### Description of the task
Output the records. Match them exactly.

---------- The records

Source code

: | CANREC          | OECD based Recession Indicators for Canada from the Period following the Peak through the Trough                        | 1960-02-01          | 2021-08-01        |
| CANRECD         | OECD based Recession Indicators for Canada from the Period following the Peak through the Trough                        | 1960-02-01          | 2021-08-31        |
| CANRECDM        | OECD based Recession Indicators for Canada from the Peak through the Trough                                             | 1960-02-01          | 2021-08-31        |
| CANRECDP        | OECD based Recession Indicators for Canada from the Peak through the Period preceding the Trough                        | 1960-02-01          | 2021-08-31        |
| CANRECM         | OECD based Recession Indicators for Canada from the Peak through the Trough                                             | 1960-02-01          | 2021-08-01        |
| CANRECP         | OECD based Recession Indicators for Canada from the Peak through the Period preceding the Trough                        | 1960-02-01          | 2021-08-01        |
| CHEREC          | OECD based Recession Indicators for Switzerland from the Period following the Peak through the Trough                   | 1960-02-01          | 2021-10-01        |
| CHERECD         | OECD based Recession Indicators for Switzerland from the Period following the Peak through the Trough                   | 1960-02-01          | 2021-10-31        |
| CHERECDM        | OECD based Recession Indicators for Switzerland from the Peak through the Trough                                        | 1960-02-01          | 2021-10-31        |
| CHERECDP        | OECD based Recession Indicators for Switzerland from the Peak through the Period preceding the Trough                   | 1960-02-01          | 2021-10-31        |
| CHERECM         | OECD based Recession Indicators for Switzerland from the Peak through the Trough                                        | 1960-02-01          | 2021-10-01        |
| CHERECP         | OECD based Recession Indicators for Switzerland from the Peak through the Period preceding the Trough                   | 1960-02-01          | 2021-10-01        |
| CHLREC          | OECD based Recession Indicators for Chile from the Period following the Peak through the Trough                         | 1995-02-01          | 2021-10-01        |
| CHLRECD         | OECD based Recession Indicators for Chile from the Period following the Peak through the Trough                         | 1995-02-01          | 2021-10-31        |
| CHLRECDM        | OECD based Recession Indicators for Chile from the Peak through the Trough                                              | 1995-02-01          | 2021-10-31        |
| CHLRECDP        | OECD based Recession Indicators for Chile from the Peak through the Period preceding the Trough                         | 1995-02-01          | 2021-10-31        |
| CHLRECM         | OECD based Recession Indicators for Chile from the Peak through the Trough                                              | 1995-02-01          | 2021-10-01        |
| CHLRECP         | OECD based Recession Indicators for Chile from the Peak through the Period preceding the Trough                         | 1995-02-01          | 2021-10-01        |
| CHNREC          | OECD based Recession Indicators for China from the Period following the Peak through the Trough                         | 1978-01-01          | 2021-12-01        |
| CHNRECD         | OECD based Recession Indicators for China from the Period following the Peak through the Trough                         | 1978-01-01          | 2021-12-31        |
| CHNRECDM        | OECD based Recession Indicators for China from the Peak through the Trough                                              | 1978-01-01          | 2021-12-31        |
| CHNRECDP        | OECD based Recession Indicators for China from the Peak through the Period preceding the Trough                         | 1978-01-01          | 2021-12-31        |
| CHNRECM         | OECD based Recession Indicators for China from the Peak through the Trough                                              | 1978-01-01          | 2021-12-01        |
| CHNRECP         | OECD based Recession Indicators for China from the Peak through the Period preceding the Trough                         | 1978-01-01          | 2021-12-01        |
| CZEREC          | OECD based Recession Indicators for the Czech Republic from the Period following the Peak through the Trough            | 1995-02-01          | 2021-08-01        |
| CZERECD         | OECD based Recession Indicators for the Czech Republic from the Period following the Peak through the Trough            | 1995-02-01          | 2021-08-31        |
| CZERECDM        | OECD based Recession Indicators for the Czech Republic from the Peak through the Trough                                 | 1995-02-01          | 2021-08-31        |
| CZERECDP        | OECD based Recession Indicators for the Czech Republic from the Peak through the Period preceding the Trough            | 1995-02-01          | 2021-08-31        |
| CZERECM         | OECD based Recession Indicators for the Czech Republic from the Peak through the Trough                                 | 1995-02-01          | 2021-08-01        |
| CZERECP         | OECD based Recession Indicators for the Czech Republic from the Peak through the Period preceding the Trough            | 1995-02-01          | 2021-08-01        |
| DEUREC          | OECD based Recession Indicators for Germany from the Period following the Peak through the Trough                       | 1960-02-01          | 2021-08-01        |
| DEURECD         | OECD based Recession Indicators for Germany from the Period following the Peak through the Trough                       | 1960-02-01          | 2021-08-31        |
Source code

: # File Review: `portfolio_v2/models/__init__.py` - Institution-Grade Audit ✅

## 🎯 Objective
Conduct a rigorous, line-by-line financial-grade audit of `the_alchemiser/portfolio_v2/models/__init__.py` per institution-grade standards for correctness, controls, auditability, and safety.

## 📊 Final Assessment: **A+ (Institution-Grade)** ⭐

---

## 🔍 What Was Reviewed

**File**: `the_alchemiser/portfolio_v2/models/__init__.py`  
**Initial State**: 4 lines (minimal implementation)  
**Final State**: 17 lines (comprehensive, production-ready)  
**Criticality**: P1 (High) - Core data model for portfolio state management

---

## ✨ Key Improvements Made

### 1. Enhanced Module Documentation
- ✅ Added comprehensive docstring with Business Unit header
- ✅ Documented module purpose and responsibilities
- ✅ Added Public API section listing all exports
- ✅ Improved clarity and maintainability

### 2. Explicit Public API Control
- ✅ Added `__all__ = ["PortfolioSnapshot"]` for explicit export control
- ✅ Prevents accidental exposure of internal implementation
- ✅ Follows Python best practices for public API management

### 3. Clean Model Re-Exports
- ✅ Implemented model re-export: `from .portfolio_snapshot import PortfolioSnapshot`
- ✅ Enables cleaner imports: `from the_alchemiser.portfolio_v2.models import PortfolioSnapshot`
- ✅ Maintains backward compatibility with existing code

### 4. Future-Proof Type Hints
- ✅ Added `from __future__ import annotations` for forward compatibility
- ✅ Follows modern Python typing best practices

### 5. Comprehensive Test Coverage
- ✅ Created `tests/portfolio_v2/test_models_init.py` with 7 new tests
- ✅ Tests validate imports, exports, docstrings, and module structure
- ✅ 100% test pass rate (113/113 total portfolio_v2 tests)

--------------------

### Completed task
Source code

: | CANREC          | OECD based Recession Indicators for Canada from the Period following the Peak through the Trough                        | 1960-02-01          | 2021-08-01        |
| CANRECD         | OECD based Recession Indicators for Canada from the Period following the Peak through the Trough                        | 1960-02-01          | 2021-08-31        |
| CANRECDM        | OECD based Recession Indicators for Canada from the Peak through the Trough                                             | 1960-02-01          | 2021-08-31        |
| CANRECDP        | OECD based Recession Indicators for Canada from the Peak through the Period preceding the Trough                        | 1960-02-01          | 2021-08-31        |
| CANRECM         | OECD based Recession Indicators for Canada from the Peak through the Trough                                             | 1960-02-01          | 2021-08-01        |
| CANRECP         | OECD based Recession Indicators for Canada from the Peak through the Period preceding the Trough                        | 1960-02-01          | 2021-08-01        |
| CHEREC          | OECD based Recession Indicators for Switzerland from the Period following the Peak through the Trough                   | 1960-02-01          | 2021-10-01        |
| CHERECD         | OECD based Recession Indicators for Switzerland from the Period following the Peak through the Trough                   | 1960-02-01          | 2021-10-31        |
| CHERECDM        | OECD based Recession Indicators for Switzerland from the Peak through the Trough                                        | 1960-02-01          | 2021-10-31        |
| CHERECDP        | OECD based Recession Indicators for Switzerland from the Peak through the Period preceding the Trough                   | 1960-02-01          | 2021-10-31        |
| CHERECM         | OECD based Recession Indicators for Switzerland from the Peak through the Trough                                        | 1960-02-01          | 2021-10-01        |
| CHERECP         | OECD based Recession Indicators for Switzerland from the Peak through the Period preceding the Trough                   | 1960-02-01          | 2021-10-01        |
| CHLREC          | OECD based Recession Indicators for Chile from the Period following the Peak through the Trough                         | 1995-02-01          | 2021-10-01        |
| CHLRECD         | OECD based Recession Indicators for Chile from the Period following the Peak through the Trough                         | 1995-02-01          | 2021-10-31        |
| CHLRECDM        | OECD based Recession Indicators for Chile from the Peak through the Trough                                              | 1995-02-01          | 2021-10-31        |
| CHLRECDP        | OECD based Recession Indicators for Chile from the Peak through the Period preceding the Trough                         | 1995-02-01          | 2021-10-31        |
| CHLRECM         | OECD based Recession Indicators for Chile from the Peak through the Trough                                              | 1995-02-01          | 2021-10-01        |
| CHLRECP         | OECD based Recession Indicators for Chile from the Peak through the Period preceding the Trough                         | 1995-02-01          | 2021-10-01        |
| CHNREC          | OECD based Recession Indicators for China from the Period following the Peak through the Trough                         | 1978-01-01          | 2021-12-01        |
| CHNRECD         | OECD based Recession Indicators for China from the Period following the Peak through the Trough                         | 1978-01-01          | 2021-12-31        |
| CHNRECDM        | OECD based Recession Indicators for China from the Peak through the Trough                                              | 1978-01-01          | 2021-12-31        |
| CHNRECDP        | OECD based Recession Indicators for China from the Peak through the Period preceding the Trough                         | 1978-01-01          | 2021-12-31        |
| CHNRECM         | OECD based Recession Indicators for China from the Peak through the Trough                                              | 1978-01-01          | 2021-12-01        |
| CHNRECP         | OECD based Recession Indicators for China from the Peak through the Period preceding the Trough                         | 1978-01-01          | 2021-12-01        |
| CZEREC          | OECD based Recession Indicators for the Czech Republic from the Period following the Peak through the Trough            | 1995-02-01          | 2021-08-01        |
| CZERECD         | OECD based Recession Indicators for the Czech Republic from the Period following the Peak through the Trough            | 1995-02-01          | 2021-08-31        |
| CZERECDM        | OECD based Recession Indicators for the Czech Republic from the Peak through the Trough                                 | 1995-02-01          | 2021-08-31        |
| CZERECDP        | OECD based Recession Indicators for the Czech Republic from the Peak through the Period preceding the Trough            | 1995-02-01          | 2021-08-31        |
| CZERECM         | OECD based Recession Indicators for the Czech Republic from the Peak through the Trough                                 | 1995-02-01          | 2021-08-01        |
| CZERECP         | OECD based Recession Indicators for the Czech Republic from the Peak through the Period preceding the Trough            | 1995-02-01          | 2021-08-01        |
| DEUREC          | OECD based Recession Indicators for Germany from the Period following the Peak through the Trough                       | 1960-02-01          | 2021-08-01        |
| DEURECD         | OECD based Recession Indicators for Germany from the Period following the Peak through the Trough                       | 1960-02-01          | 2021-08-31        |
Source code

: # File Review: `portfolio_v2/models/__init__.py` - Institution-Grade Audit ✅

## 🎯 Objective
Conduct a rigorous, line-by-line financial-grade audit of `the_alchemiser/portfolio_v2/models/__init__.py` per institution-grade standards for correctness, controls, auditability, and safety.

## 📊 Final Assessment: **A+ (Institution-Grade)** ⭐

---

## 🔍 What Was Reviewed

**File**: `the_alchemiser/portfolio_v2/models/__init__.py`  
**Initial State**: 4 lines (minimal implementation)  
**Final State**: 17 lines (comprehensive, production-ready)  
**Criticality**: P1 (High) - Core data model for portfolio state management

---

## ✨ Key Improvements Made

### 1. Enhanced Module Documentation
- ✅ Added comprehensive docstring with Business Unit header
- ✅ Documented module purpose and responsibilities
- ✅ Added Public API section listing all exports
- ✅ Improved clarity and maintainability

### 2. Explicit Public API Control
- ✅ Added `__all__ = ["PortfolioSnapshot"]` for explicit export control
- ✅ Prevents accidental exposure of internal implementation
- ✅ Follows Python best practices for public API management

### 3. Clean Model Re-Exports
- ✅ Implemented model re-export: `from .portfolio_snapshot import PortfolioSnapshot`
- ✅ Enables cleaner imports: `from the_alchemiser.portfolio_v2.models import PortfolioSnapshot`
- ✅ Maintains backward compatibility with existing code

### 4. Future-Proof Type Hints
- ✅ Added `from __future__ import annotations` for forward compatibility
- ✅ Follows modern Python typing best practices

### 5. Comprehensive Test Coverage
- ✅ Created `tests/portfolio_v2/test_models_init.py` with 7 new tests
- ✅ Tests validate imports, exports, docstrings, and module structure
- ✅ 100% test pass rate (113/113 total portfolio_v2 tests)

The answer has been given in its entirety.